Robinhood's crypto division has wrapped up an investigation into its past practices, agreeing to pay a $3.9 million fine following allegations that it did not allow customers to withdraw cryptocurrency from 2018 to 2022.
In a statement released Wednesday, California Attorney General Rob Bonta announced that the state’s Department of Justice had reached a $3.9 million settlement with Robinhood. The investigation found that customers were restricted from withdrawing their crypto holdings, which forced them to sell them back to the exchange in order to withdraw from the platform. The ministry’s statement reads:
Robinhood misled customers by promoting the idea that it would connect with multiple trading platforms to provide the best available prices, which was not always the case.
Bonta stressed that this decision should serve as a clear warning:
Whether you are a traditional retail trader or a cryptocurrency platform, compliance with California’s consumer and investor protection laws is a must.
As part of the terms of the agreement, Robinhood is required to allow customers to withdraw their crypto holdings and transfer them to external wallets. The company must also clearly disclose that it will store the crypto assets and may delay settlement if network security concerns arise.

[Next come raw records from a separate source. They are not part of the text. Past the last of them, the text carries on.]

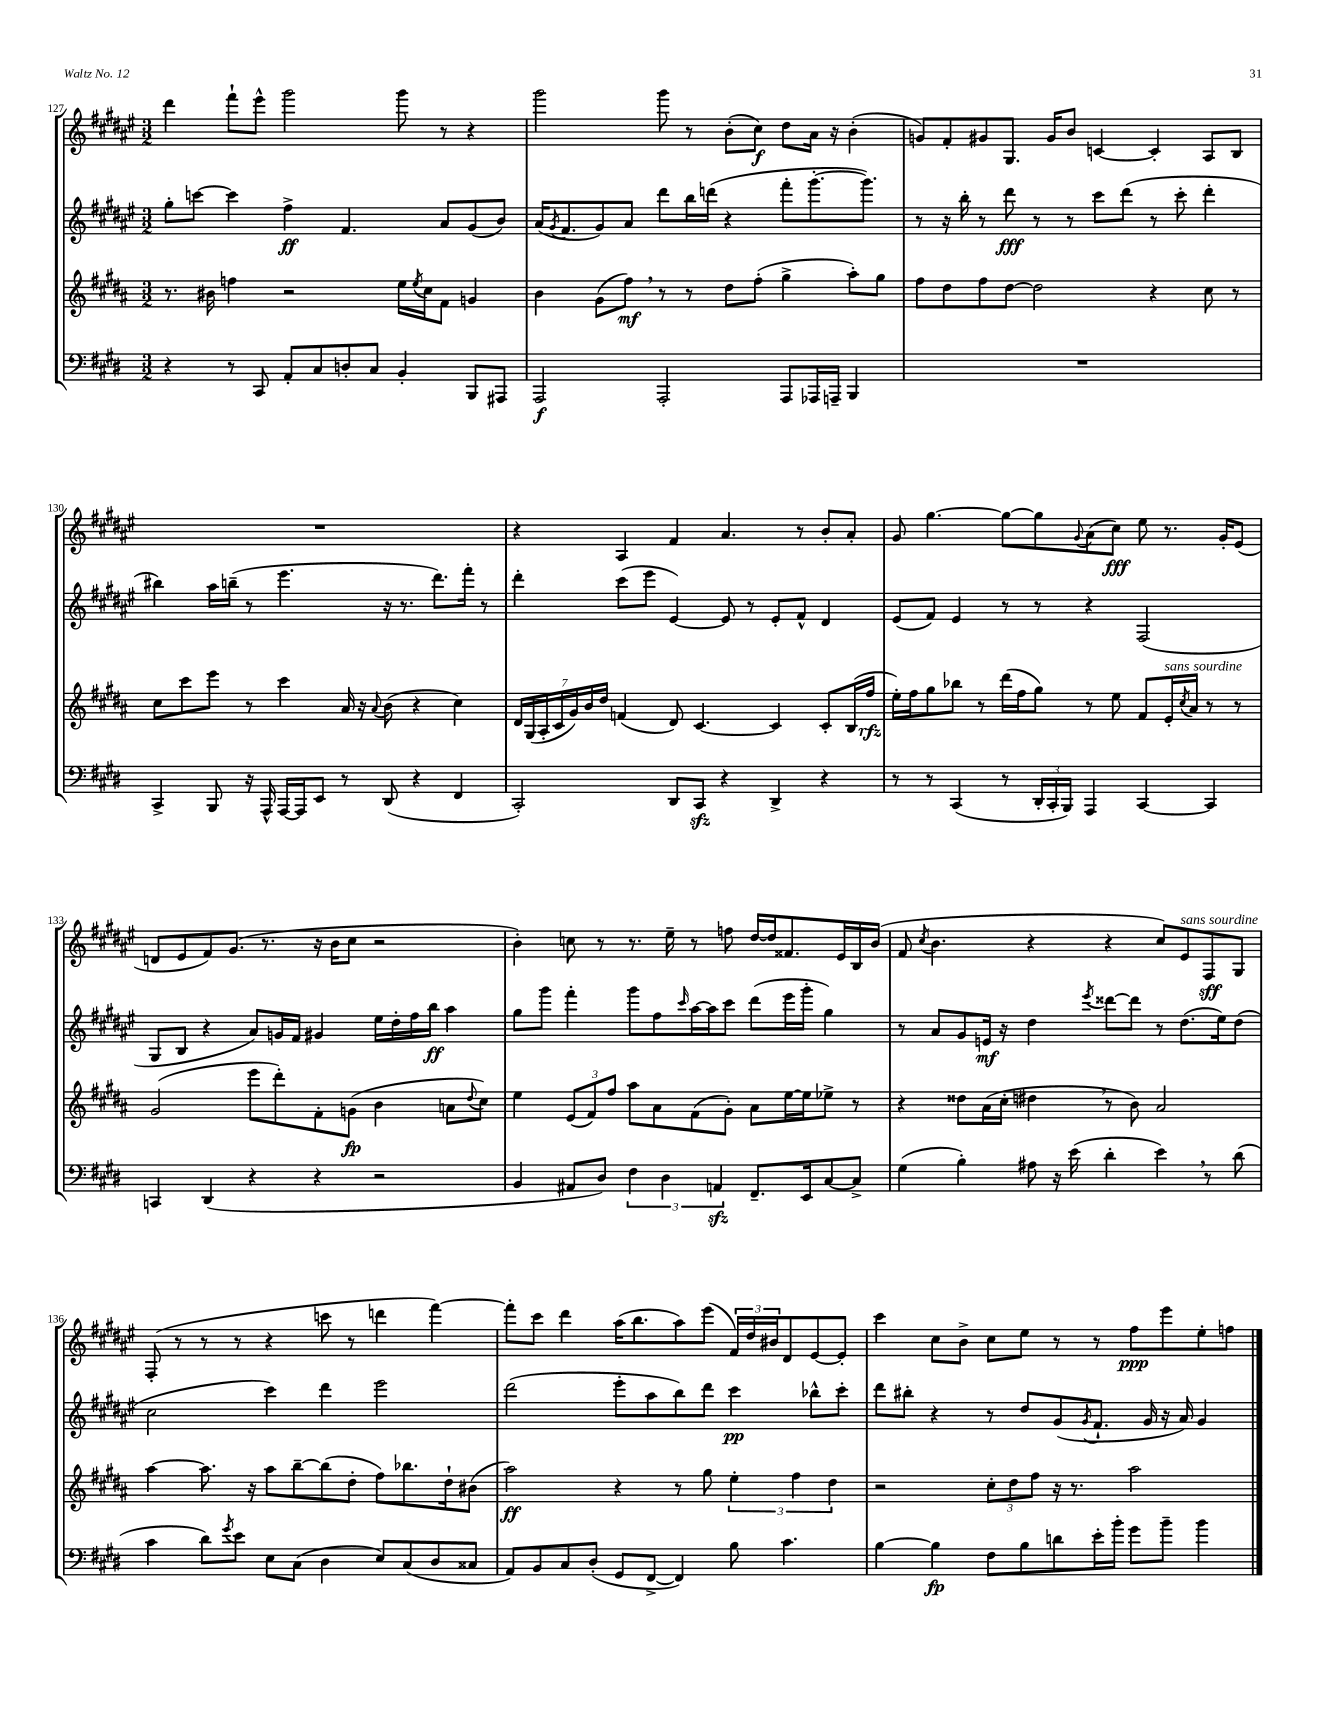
<<
\new StaffGroup <<
\new Staff = "s0" {
    \clef treble \key fis \major \numericTimeSignature \time 3/2
    dis'''4 fis'''8-! eis'''8-^ gis'''2 gis'''8 r8 r4 |
    gis'''2 gis'''8 r8 b'8-.( cis''8\f) dis''8 ais'16 r16 b'4-.( |
    g'8) fis'8-. gis'8 gis8. gis'16 b'8 c'4~ c'4-. ais8 b8 |
    R1. |
    r4 ais4 fis'4 ais'4. r8 b'8-. ais'8-. |
    gis'8 gis''4.~ gis''8~ gis''8 \appoggiatura { gis'8 } ais'8( cis''8\fff) eis''8 r8. gis'16-. eis'8( |
    d'8 eis'8 fis'8) gis'8.( r8. r16 b'16 cis''8 r2 |
    b'4-.) c''8 r8 r8. eis''16-- r8 f''8 dis''16~ dis''16 fisis'8. eis'16 b16 b'16( |
    fis'8 \acciaccatura { cis''8 } b'4. r4 r4 cis''8) eis'8^\markup { \italic "sans sourdine" } fis8\sff gis8 |
    fis8-.( r8 r8 r8 r4 c'''8 r8 d'''4 fis'''4~) |
    fis'''8-. cis'''8 dis'''4 ais''16( b''8. ais''8) eis'''8( \tuplet 3/2 { fis'16) dis''16 bis'16 } dis'8 eis'8~ eis'8-. |
    cis'''4 cis''8 b'8-> cis''8 eis''8 r8 r8 fis''8\ppp eis'''8 eis''8-. f''8 \bar "|." |
}
\new Staff = "s1" {
    \clef treble \key fis \major \numericTimeSignature \time 3/2
    gis''8-. c'''8~ c'''4 fis''4->\ff fis'4. ais'8 gis'8( b'8) |
    ais'16( \acciaccatura { gis'8 } fis'8. gis'8) ais'8 dis'''8 b''16 d'''16( r4 fis'''8-. gis'''8.~-. gis'''8.) |
    r8 r16 b''16-. r8 dis'''8\fff r8 r8 cis'''8 dis'''8( r8 cis'''8-. dis'''4-. |
    bis''4) ais''16 b''16--( r8 eis'''4. r16 r8. dis'''8.) fis'''16-. r8 |
    dis'''4-. cis'''8( eis'''8 eis'4~) eis'8 r8 eis'8-. fis'8-^ dis'4 |
    eis'8( fis'8) eis'4 r8 r8 r4 fis2( |
    gis8 b8 r4 ais'8) g'16 fis'16 gis'4 eis''16 dis''16-. fis''16 b''16\ff ais''4 |
    gis''8 gis'''8 fis'''4-. gis'''8 fis''8 \grace { cis'''16 } ais''16~ ais''16 cis'''8 dis'''8( eis'''16 gis'''16-. gis''4) |
    r8 ais'8 gis'8 e'16\mf r16 dis''4 \acciaccatura { eis'''8 } disis'''8~ disis'''8 r8 dis''8.( eis''16) dis''8( |
    cis''2 cis'''4) dis'''4 eis'''2 |
    dis'''2( eis'''8-. ais''8 b''8) dis'''8 cis'''4\pp bes''8-^ cis'''8-. |
    dis'''8 bis''8-. r4 r8 dis''8 gis'8( \acciaccatura { gis'8 } fis'8.-! gis'16 r16 ais'16) gis'4 \bar "|." |
}
\new Staff = "s2" {
    \clef treble \key b \major \numericTimeSignature \time 3/2
    r8. bis'16 f''4 r2 e''16 \acciaccatura { e''8 } cis''16 fis'8 g'4 |
    b'4 gis'8( fis''8\mf) \breathe r8 r8 dis''8 fis''8-.( gis''4-> ais''8-.) gis''8 |
    fis''8 dis''8 fis''8 dis''8~ dis''2 r4 cis''8 r8 |
    cis''8 cis'''8 e'''8 r8 cis'''4 ais'16 r16 \appoggiatura { ais'8 } b'8( r4 cis''4) |
    \tuplet 7/4 { dis'16 gis16( ais16-. cis'16 gis'16) b'16 dis''16 } f'4( dis'8) cis'4.~ cis'4 cis'8-. b16( fis''16\rfz |
    e''16-.) fis''16 gis''8 bes''8 r8 dis'''16( fis''16 gis''8) r8 e''8 fis'8 e'16-.^\markup { \italic "sans sourdine" } \acciaccatura { cis''8 } ais'16 r8 r8 |
    gis'2( e'''8 dis'''8-.) fis'8-. g'8\fp( b'4 a'8 \appoggiatura { dis''8 } cis''8) |
    e''4 \tuplet 3/2 { e'8( fis'8) fis''8 } ais''8 ais'8 fis'8( gis'8-.) ais'8 e''16~ e''16 ees''8-> r8 |
    r4 disis''8 ais'16( cis''16-. dis''4 \breathe r8 b'8) ais'2 |
    ais''4~ ais''8. r16 ais''8 b''8~-- b''8( dis''8-. fis''8) bes''8. dis''16-! bis'8( |
    ais''2\ff) r4 r8 gis''8 \tuplet 3/2 { e''4-. fis''4 dis''4 } |
    r2 \tuplet 3/2 { cis''8-. dis''8 fis''8 } r16 r8. ais''2 \bar "|." |
}
\new Staff = "s3" {
    \clef bass \key e \major \numericTimeSignature \time 3/2
    r4 r8 cis,8 a,8-. cis8 d8-. cis8 b,4-. b,,8 ais,,8 |
    a,,2\f a,,2-. a,,8 aes,,16 a,,16-- b,,4 |
    R1. |
    cis,4-> b,,8 r16 a,,16-^ a,,16~ a,,16 e,8 r8 dis,8( r4 fis,4 |
    cis,2-.) dis,8 cis,8\sfz r4 dis,4-> r4 |
    r8 r8 cis,4( r8 \tuplet 3/2 { dis,16-. cis,16-. b,,16) } a,,4 cis,4~ cis,4 |
    c,4 dis,4( r4 r4 r2 |
    b,4 ais,8 dis8) \tuplet 3/2 { fis4 dis4 a,4\sfz } fis,8.-- e,16 cis8~ cis8-> |
    gis4( b4-.) ais8 r16 e'16( dis'4-. e'4) \breathe r8 dis'8( |
    cis'4 dis'8) \acciaccatura { gis'8 } e'8 e8 cis8( dis4 e8) cis8( dis8 cisis8 |
    a,8) b,8 cis8 dis8-.( gis,8 fis,8~-> fis,4) b8 cis'4. |
    b4~ b4\fp fis8 b8 d'8 e'16-. b'16-. gis'8 b'8-- b'4 \bar "|." |
}
>>
>>
\layout { \context { \Score currentBarNumber = #127 } }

On Wednesday, Robinhood’s price fell 1.34% to close at $19.11 on Nasdaq.
The company appears to be redoubling its focus on cryptocurrencies. In June, Robinhood revealed plans to acquire crypto exchange Bitstamp, with the deal expected to be finalized by mid-2025.
In the second quarter of this year, Robinhood’s revenue from crypto transactions grew to $81 million, marking a 161% year-over-year increase.